Il est toujours difficile de se retrouver ainsi au milieu du désert, sans repères, surtout quand on regarde l’écran d’un ordinateur, et non un grand écran, avec l’aide des revues de cinéma, dans le confort et la chaleur d’une société amicale. C’est certainement pourquoi j’ai voulu écrire ce parcours préliminaire. Il faudra que j’en demande plus dans quelques jours à mes amis roumains.
Ceci dit, si j’ai un peu plongé dans l’inconnu, c’est que ce cinéaste là n’a vraiment rien à voir avec ceux que l’on a découverts à Cannes, puis dans les salles grand public. Avec sa tête de gangster, il a encore un grand parcours à faire et les débuts sont prometteurs.
L’histoire est mafieuse, glauque, noire. Une sorte de société interstitielle qui peut s’apparenter à toutes celles qui peuplent les interstices des villes, entre immeubles délabrés et piscines de luxe. Il y est question de ventes d’armes, de drogue et d’enlèvement, de meurtres commandités et d’exécutions sommaires.
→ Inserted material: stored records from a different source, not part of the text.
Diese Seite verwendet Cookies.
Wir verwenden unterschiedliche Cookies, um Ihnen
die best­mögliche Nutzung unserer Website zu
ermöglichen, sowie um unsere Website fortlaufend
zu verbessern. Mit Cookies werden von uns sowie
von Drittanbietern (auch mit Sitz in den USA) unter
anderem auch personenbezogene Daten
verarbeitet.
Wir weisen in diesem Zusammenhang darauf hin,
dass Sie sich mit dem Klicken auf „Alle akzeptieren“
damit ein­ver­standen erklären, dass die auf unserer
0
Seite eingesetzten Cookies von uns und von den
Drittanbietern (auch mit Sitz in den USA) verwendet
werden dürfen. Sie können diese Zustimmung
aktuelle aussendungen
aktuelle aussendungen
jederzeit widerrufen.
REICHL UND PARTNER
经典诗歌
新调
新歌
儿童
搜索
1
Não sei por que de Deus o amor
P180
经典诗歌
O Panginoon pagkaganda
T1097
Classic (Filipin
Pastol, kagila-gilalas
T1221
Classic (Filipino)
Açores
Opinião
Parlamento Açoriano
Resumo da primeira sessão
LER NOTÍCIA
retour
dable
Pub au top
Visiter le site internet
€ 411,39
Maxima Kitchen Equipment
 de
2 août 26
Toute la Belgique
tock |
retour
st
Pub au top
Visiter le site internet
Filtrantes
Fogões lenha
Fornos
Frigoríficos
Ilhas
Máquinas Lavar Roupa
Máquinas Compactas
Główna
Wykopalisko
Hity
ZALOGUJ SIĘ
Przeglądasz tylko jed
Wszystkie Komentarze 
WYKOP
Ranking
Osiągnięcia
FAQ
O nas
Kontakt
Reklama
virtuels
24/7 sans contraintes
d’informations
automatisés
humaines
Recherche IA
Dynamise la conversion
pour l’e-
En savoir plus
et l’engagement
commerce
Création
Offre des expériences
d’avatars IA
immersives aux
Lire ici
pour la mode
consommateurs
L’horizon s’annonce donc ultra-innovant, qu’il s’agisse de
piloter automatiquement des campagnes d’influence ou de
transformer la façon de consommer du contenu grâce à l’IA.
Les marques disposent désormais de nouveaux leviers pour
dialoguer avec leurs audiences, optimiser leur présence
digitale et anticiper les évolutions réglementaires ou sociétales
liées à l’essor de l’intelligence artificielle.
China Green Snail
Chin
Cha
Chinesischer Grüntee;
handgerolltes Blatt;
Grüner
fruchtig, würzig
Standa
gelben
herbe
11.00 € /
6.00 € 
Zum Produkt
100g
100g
Peu importe d’ailleurs le fil exact de l’histoire, les séries noires sont d’un autre monde. Un monde pour les amateurs. Un monde pour les arnaqueurs.
Piersic s’est certainement nourri de ces images en noir et blanc, en noir et crime qui font partie de toute culture cinématographique américaine. Mais ces images banales, il les chahute et les téléscope. Il n’est certainement pas resté non plus insensible aux mondes labyrinthiques de Peeters et Schuiten et à la fascination de Peeters lui-même pour l’univers d’Hergé et l’Art Nouveau Bruxellois.
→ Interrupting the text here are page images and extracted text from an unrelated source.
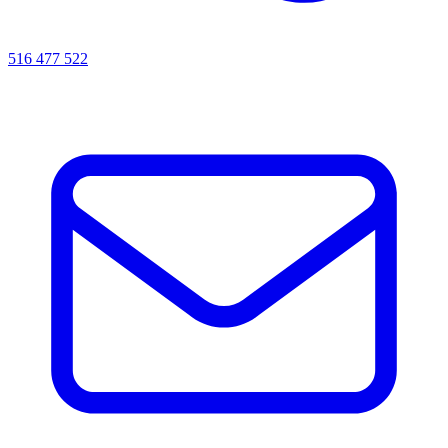
516 477 522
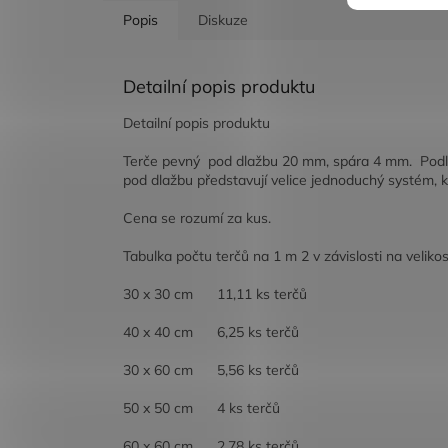
Popis
Diskuze
Detailní popis produktu
Detailní popis produktu
Terče pevný pod dlažbu 20 mm, spára 4 mm. Podlož
pod dlažbu představují velice jednoduchý systém, kt
Cena se rozumí za kus.
Tabulka počtu terčů na 1 m 2 v závislosti na velikos
30 x 30 cm 11,11 ks terčů
40 x 40 cm 6,25 ks terčů
30 x 60 cm 5,56 ks terčů
50 x 50 cm 4 ks terčů
60 x 60 cm 2,78 ks terčů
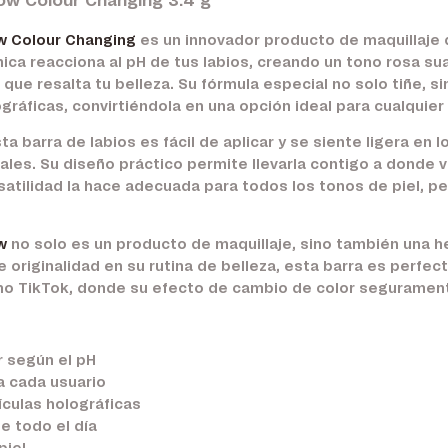
ow Colour Changing 3.4 g
w Colour Changing
es un innovador producto de maquillaje 
única reacciona al pH de tus labios, creando un tono rosa su
ue resalta tu belleza. Su fórmula especial no solo tiñe, si
ográficas, convirtiéndola en una opción ideal para cualquier
 barra de labios es fácil de aplicar y se siente ligera en l
ales. Su diseño práctico permite llevarla contigo a donde
satilidad la hace adecuada para todos los tonos de piel, 
ow
no solo es un producto de maquillaje, sino también una 
 originalidad en su rutina de belleza, esta barra es perf
o TikTok, donde su efecto de cambio de color segurament
r según el pH
a cada usuario
culas holográficas
e todo el día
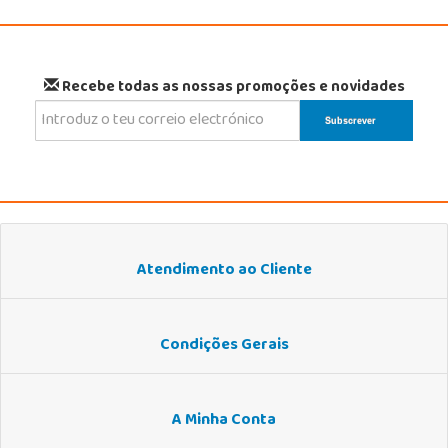
Recebe todas as nossas promoções e novidades
Atendimento ao Cliente
Condições Gerais
A Minha Conta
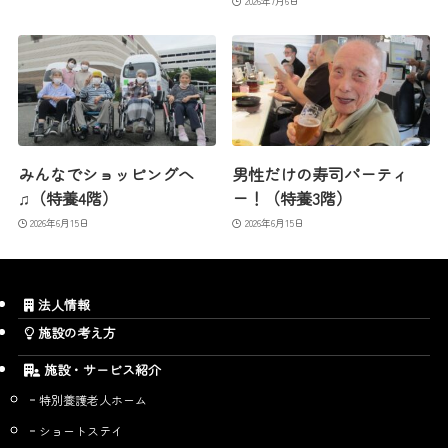
2026年7月6日
みんなでショッピングへ
男性だけの寿司パーティ
♫（特養4階）
ー！（特養3階）
2026年6月15日
2026年6月15日
法人情報
施設の考え方
施設・サービス紹介
特別養護老人ホーム
ショートステイ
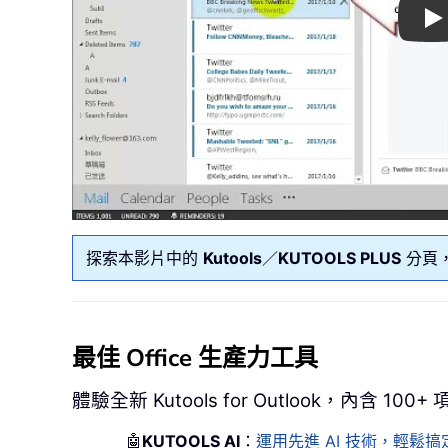
Pl
探索本影片中的
Kutools
／
KUTOOLS PLUS
分頁，
最佳 Office 生產力工具
體驗全新 Kutools for Outlook，內含 10
🤖
KUTOOLS AI
：
運用先進 AI 技術，輕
Au détour d’une séance de maquillage et de démaquillage, Dorina Chiriac passe ainsi d’un tintin féminisé, un peu survolté, puis revient soudain vers Charlot, avant de jouer les vedettes sophistiquées, de pleurer pour de faux, ou de mourir pour de vrai.
Mais au-delà de toutes ces références, dont je me barde par sécurité, il court dans ce film un souffle court. A raz des visages, de travers, en angle, dans une vie toute en aspérités, une vie déglinguée, derrière un rideau de pluie.
Regardez si un festival du cinéma roumain vient près de chez vous…Des visages désespérés et grotesques vous attendent.
L’expérimentation est encore à l’ordre du jour en Roumanie.